Preso da Privatseminar
Nel 1819 un inglese dalla vista lunga, Sir Stamford Raffles, fonda nell’isola alla fine della penisola di Malacca la moderna Singapore; che in lingua malese si chiama Singapura e vuol dire “città del leone”. Lo scopo di Sir Raffles è quello di creare un porto libero in una zona strategica che possa anche rompere commercialmente le palle agli olandesi stabiliti anch’essi nella regione. Il porto libero di Singapore si rivela un enorme successo e attira cinesi, peranakan, malesi, arabi, indiani, occidentali, etc etc che lì si incontrano (e scontrano) dando vita a una vibrante comunità multiculturale. Oggi la maggior parte degli abitanti di Singapore è di origine cinese (74%), seguita dai malesi (14%), indiani (9%) e altre provenienze (3%). Tutti gli abitanti di Singapore sono almeno bilingui; infatti parlano la loro lingua familiare e l’inglese. Le lingue ufficiali sono quattro: inglese, cinese mandarino, malese e tamil. Nella mia esperienza di viaggio a Singapore ho visto una città affascinante, viva e…strapiena di gente! Non so se la concordia interculturale sia una cosa effettiva o solo una facciata. ogni gruppo ha più o meno le proprie zone e guardando le persone per strada non ho visto molti gruppetti misti. Tuttavia è dagli anni ’70 che non ci sono più stati episodi di conflitti etnici; anche perché il governo ha speso molte energie per “l’armonia sociale”.
Nel 1965 Singapore viene espulsa dalla Federazione Malese per evitare conflitti razziali e affinché quest’ultima possa portare avanti in modo migliore l’agenda delle discriminazioni positive verso i malesi. Un futuro mediocre sembra dover aspettare Singapore: piccola, senza risorse naturali (dipendente dall’estero persino per l’acqua) e con striscianti conflitti etnici. Le cose invece vanno in modo decisamente diverso. Questo per un semplice motivo: libertà di mercato (anche se esiste una importante fetta di capitalismo di stato, tanto che molti parlano di “modello Singapore”). Oggi Singapore è una delle più importanti piazze commerciali al mondo, la sua economia è una delle più aperte e più competitive, il suo porto è uno dei più trafficati e il suo PIL pro capite è il sesto a livello mondiale.
Singapore è trenta volte più piccola del Veneto ma ha lo stesso numero di abitanti: poco meno di cinque milioni. È uno stato sovrano che ha trovato la sua strada e la sua attrattiva. L’esempio di Singapore ci mostra come la tara mentale della necessità di stati pachidermici sia, appunto, solo una tara presente nella mente di persone dalle vedute un po’ antiquate. Singapore può essere considerata un esempio di quella famosa disintegrazione politica spesso citata qui. Di certo Singapore non è il modello che piacerebbe a me per uno stato veneto indipendente. Infatti la repubblica del sud-est asiatico tende un po’ troppo verso l’autoritarismo e ha la spiacevole abitudine di intromettersi paternalisticamente nella vita delle persone multandole per atteggiamenti che non dovrebbero tenere (tipo masticare le gomme). Non per niente gli abitanti di Singapore chiamano simpaticamente la loro città-stato fine city dove fine sta per multa. Per un libertarian come me, questa ingerenza è intollerabile anche se lo stato in questione è uno dei più liberisti al mondo.

+--

ISTRUZIONI:
Riporta tutte le lingue ufficiali di Singapore nominate nell'articolo su Singapore. I dati non hanno nulla a che vedere con l'articolo.

+--

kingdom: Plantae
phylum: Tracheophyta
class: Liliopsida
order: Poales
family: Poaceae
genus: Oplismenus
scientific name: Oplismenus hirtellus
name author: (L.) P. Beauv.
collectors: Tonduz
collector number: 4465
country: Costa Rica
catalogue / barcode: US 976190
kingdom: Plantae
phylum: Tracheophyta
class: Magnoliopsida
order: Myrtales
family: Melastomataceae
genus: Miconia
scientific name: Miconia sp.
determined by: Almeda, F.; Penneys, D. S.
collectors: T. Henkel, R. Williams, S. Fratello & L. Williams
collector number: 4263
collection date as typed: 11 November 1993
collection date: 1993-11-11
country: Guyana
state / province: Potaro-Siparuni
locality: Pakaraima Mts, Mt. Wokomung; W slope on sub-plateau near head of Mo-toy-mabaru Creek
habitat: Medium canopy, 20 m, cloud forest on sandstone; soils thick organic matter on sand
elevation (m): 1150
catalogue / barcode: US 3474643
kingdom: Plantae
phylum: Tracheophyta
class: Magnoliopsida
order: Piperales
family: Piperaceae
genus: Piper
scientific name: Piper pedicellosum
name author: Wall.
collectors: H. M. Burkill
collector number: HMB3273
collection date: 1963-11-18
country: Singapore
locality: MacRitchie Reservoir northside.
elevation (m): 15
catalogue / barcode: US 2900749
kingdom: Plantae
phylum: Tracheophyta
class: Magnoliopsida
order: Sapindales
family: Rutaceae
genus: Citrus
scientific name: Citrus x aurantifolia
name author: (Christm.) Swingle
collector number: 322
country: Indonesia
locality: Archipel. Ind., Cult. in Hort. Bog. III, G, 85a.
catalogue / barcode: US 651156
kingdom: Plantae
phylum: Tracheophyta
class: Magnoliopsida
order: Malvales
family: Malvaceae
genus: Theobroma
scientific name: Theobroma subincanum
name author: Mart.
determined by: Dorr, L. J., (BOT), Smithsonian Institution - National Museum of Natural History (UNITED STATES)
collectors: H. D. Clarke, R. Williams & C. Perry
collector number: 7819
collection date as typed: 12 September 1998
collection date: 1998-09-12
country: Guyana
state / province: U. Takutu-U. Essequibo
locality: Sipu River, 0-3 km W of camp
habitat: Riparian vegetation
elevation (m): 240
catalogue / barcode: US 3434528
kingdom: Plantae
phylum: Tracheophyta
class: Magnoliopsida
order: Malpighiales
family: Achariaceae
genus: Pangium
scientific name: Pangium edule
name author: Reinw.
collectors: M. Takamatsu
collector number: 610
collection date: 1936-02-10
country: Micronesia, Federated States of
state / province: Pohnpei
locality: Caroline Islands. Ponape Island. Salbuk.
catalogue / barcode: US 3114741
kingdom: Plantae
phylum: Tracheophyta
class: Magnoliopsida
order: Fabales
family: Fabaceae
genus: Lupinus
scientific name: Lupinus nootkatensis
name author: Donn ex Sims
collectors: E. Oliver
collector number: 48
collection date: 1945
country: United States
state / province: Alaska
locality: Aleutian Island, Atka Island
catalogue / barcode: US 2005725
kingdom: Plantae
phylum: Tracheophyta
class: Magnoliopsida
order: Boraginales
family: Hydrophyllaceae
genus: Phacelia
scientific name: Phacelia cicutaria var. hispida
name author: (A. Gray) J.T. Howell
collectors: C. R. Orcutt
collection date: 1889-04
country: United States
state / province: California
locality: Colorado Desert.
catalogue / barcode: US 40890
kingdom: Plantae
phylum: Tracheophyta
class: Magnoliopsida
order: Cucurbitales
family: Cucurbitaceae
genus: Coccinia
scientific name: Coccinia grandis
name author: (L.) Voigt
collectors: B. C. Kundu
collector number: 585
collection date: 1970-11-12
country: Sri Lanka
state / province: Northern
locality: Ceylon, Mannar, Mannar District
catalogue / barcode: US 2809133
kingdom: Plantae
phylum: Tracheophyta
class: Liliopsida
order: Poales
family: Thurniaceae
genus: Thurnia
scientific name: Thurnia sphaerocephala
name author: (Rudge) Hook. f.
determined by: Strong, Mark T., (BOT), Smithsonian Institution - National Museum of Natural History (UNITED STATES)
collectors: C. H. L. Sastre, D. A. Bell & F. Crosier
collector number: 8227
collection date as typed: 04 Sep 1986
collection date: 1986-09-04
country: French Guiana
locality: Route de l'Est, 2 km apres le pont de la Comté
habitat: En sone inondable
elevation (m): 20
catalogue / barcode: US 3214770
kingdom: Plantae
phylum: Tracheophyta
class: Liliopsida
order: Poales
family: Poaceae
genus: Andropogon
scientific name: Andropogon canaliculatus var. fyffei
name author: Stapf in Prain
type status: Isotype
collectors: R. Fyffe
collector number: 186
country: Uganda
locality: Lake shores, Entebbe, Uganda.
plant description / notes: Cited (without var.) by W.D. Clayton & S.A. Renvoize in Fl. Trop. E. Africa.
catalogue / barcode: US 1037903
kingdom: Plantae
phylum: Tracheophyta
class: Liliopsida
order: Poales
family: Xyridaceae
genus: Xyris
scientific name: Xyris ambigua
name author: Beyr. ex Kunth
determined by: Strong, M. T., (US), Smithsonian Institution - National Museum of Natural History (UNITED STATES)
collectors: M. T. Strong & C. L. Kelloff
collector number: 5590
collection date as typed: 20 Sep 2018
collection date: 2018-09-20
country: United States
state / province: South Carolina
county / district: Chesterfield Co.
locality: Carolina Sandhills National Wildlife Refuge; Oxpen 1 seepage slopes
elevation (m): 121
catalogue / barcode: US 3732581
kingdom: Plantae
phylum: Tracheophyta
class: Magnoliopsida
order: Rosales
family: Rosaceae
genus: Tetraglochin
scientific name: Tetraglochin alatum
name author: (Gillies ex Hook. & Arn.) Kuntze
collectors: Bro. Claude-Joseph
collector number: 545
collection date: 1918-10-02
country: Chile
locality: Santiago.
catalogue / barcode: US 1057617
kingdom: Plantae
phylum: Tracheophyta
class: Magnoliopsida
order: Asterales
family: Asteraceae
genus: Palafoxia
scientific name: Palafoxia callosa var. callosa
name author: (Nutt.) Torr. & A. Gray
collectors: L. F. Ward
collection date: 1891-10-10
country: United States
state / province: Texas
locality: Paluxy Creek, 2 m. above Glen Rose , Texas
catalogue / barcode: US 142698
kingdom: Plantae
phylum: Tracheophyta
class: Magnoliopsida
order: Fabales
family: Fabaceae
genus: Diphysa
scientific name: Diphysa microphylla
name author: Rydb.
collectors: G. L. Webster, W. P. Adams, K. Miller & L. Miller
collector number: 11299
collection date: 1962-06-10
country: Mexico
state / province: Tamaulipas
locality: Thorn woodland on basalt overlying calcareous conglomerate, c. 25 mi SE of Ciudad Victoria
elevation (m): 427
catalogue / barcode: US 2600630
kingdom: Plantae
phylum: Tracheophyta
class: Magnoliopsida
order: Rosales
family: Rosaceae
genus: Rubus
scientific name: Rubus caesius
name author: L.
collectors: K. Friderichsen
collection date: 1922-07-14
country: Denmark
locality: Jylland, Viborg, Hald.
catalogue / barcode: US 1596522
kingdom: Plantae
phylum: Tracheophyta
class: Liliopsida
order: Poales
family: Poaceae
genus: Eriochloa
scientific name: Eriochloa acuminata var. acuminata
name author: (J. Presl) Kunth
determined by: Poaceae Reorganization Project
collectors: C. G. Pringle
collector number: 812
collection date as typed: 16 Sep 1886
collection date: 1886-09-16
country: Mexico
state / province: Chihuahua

+--

ESERCIZIO SVOLTO:
Inglese, cinese mandarino, malese e tamil.